A party to a commercial agreement should seek legal advice as soon as it becomes aware of a breach of contract, or risk being bound by a deemed variation of the contract terms, according to a corporate lawyer. “Written contracts often contain a clause stipulating that any amendment can only be made through a written variation agreement, signed by both parties,” says Philip Round, a partner in George Green’s Wolverhampton office. “Parties commonly believe that such a clause preserves their rights notwithstanding a delay in enforcing obligations, or tacit acceptance of a contractual breach. There is, however, a clear body of case law to the contrary.”

Mr Round continues, “the recent Court of Appeal case of MWB Business Exchange Centres Limited v Rock Advertising Limited is the latest authority on the point.  It concerned a tenancy agreement which incorporated a clause seeking to prevent any variation of its terms other than by written agreement. When the tenant defaulted on its rental payments, it alleged that the landlord had verbally accepted partial payment combined with a proposed repayment plan.

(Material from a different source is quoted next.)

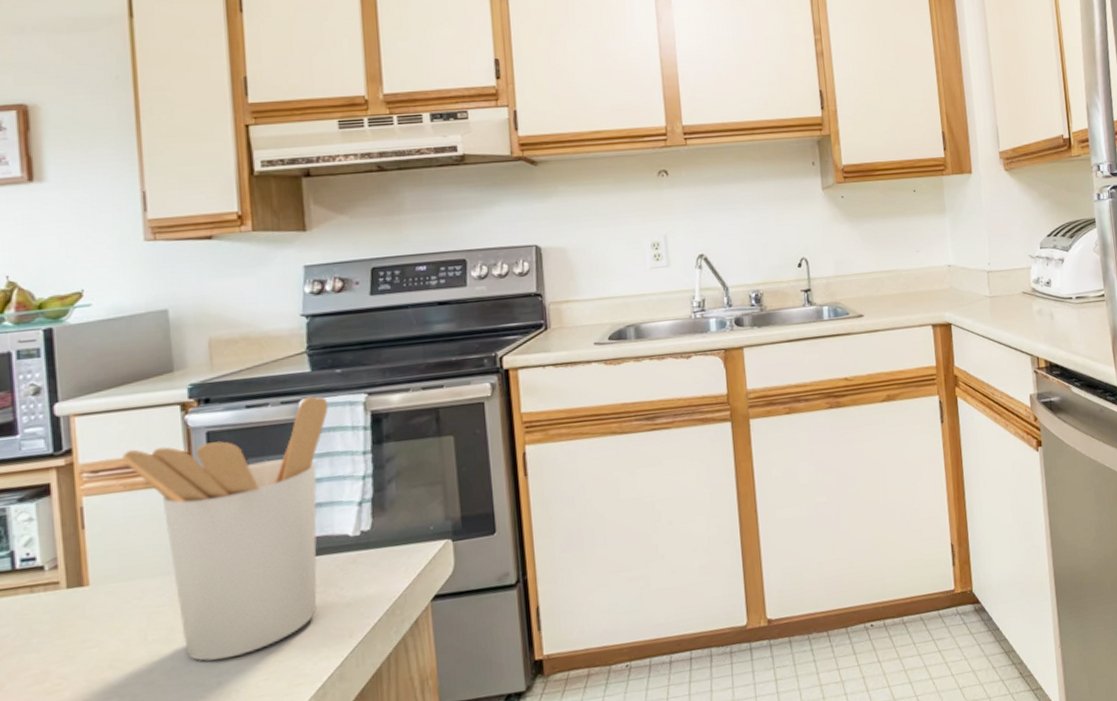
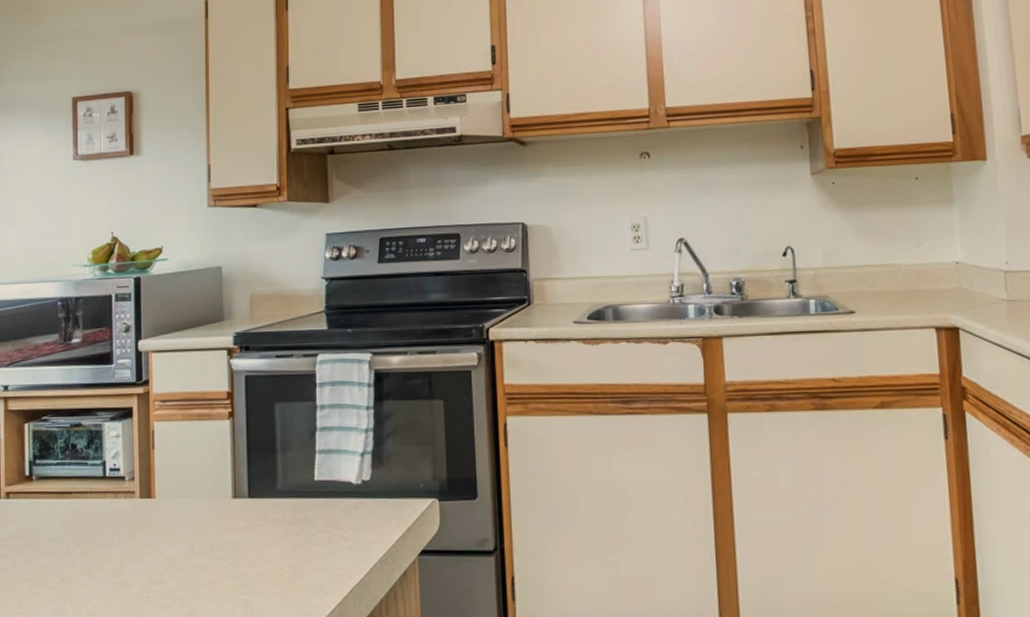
utensil holder: present [123,396,329,661] -> none [184,352,340,580]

The landlord argued that this was not possible given that the terms of the agreement prevented an oral variation, and that in making a partial payment of a debt already due, the tenant had not provided sufficient consideration for the variation to be contractually binding.”

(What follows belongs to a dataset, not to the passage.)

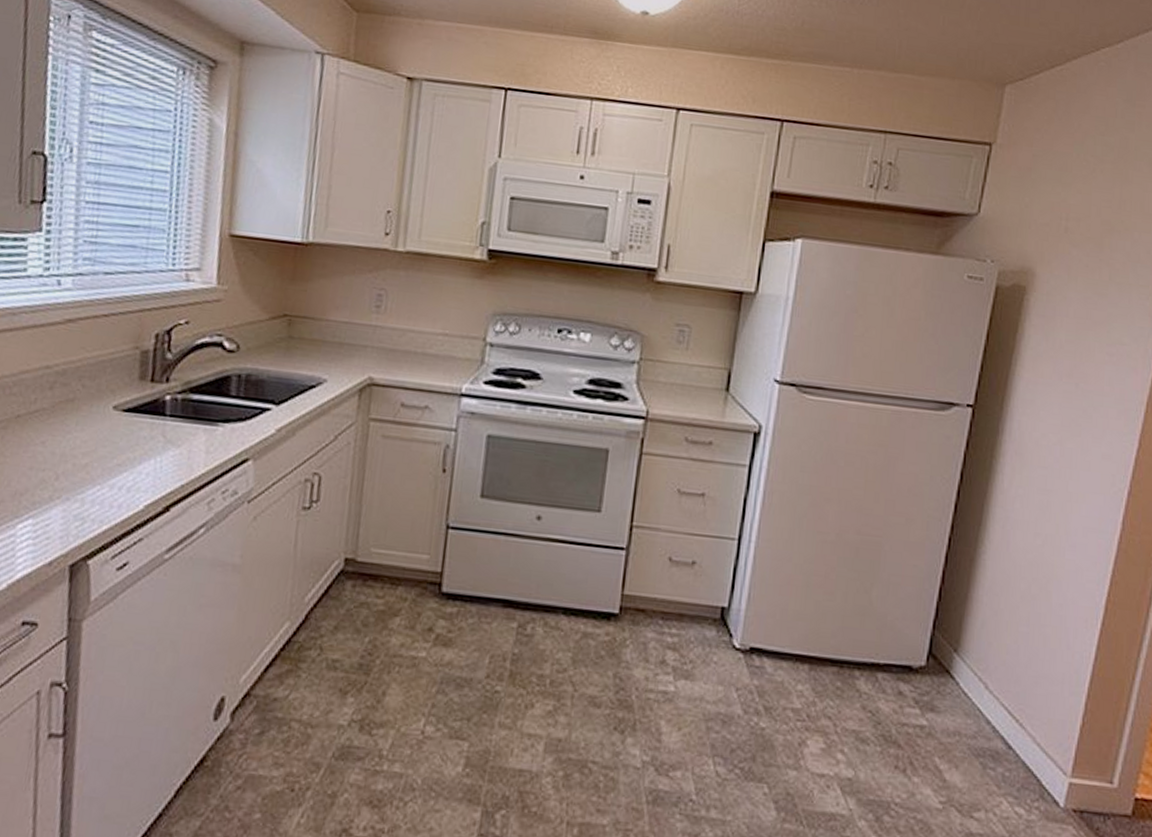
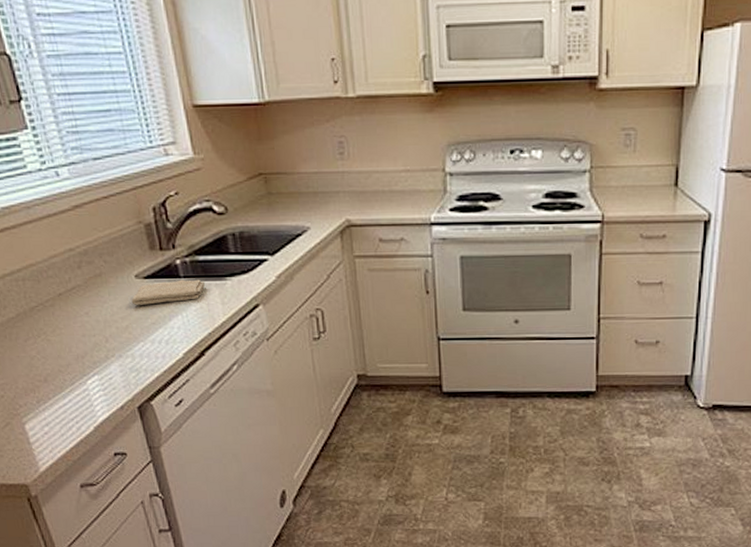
washcloth: none [100,418,192,444] -> present [131,279,205,305]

According to Mr Round, the court held that the parties’ freedom to contract was paramount. “The court decided that the parties should be free to agree, whether verbally or in writing, to vary any part of the contract, including a clause which expressly sought to prohibit such an informal amendment.  Furthermore, the landlord obtained a practical benefit through retaining the tenant and not having empty premises while it marketed them for re-letting. This was held to constitute sufficient consideration to make the variation binding.”

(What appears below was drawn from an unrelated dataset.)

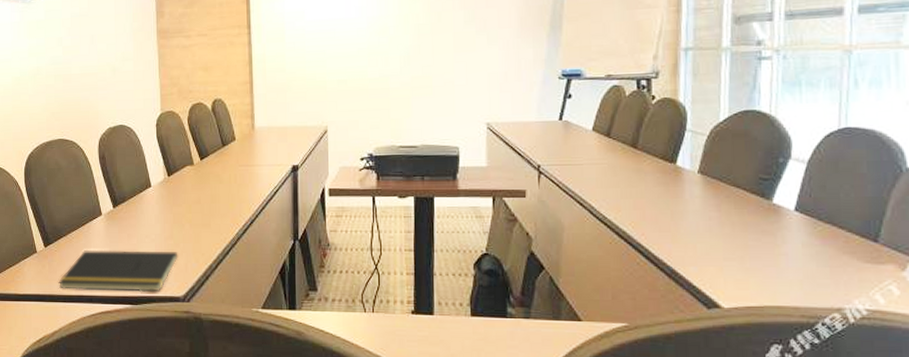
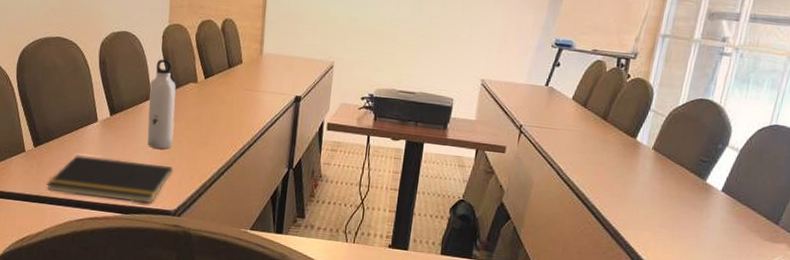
water bottle: none [148,146,176,235] -> present [147,59,176,149]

Mr Round concludes, “the case is in line with existing authority to the effect that it is possible for parties to vary a contract through a course of conduct or informal discussions, regardless of any express clause which seeks to prevent this.  If a party becomes aware of a breach or is asked to consider a variation of the contract terms, it should seek advice promptly on the most effective way of preserving its rights under the contract.  Inaction or tacit acceptance of the other party’s default is likely to result in the innocent party’s rights being compromised.”